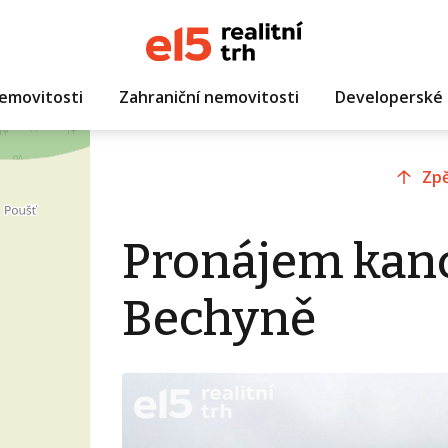
emovitosti
Zahraniční nemovitosti
Developerské 
Zpě
Pronájem kanc
Bechyně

○ ○ ○ ○

WHAT TO WORK ON:
Put every line of text read from the records into a Markdown table with the columns "No." and "Text," numbering the rows and skipping blank lines. Leave the pictures out of your answer.

ANSWER TO THE EXERCISE:
| No. | Text |
|---|---|
| 1 | emovitosti |
| 2 | Zahraniční nemovitosti |
| 3 | Developerské  |
| 4 | Zpě |
| 5 | Pronájem kanc |
| 6 | Bechyně |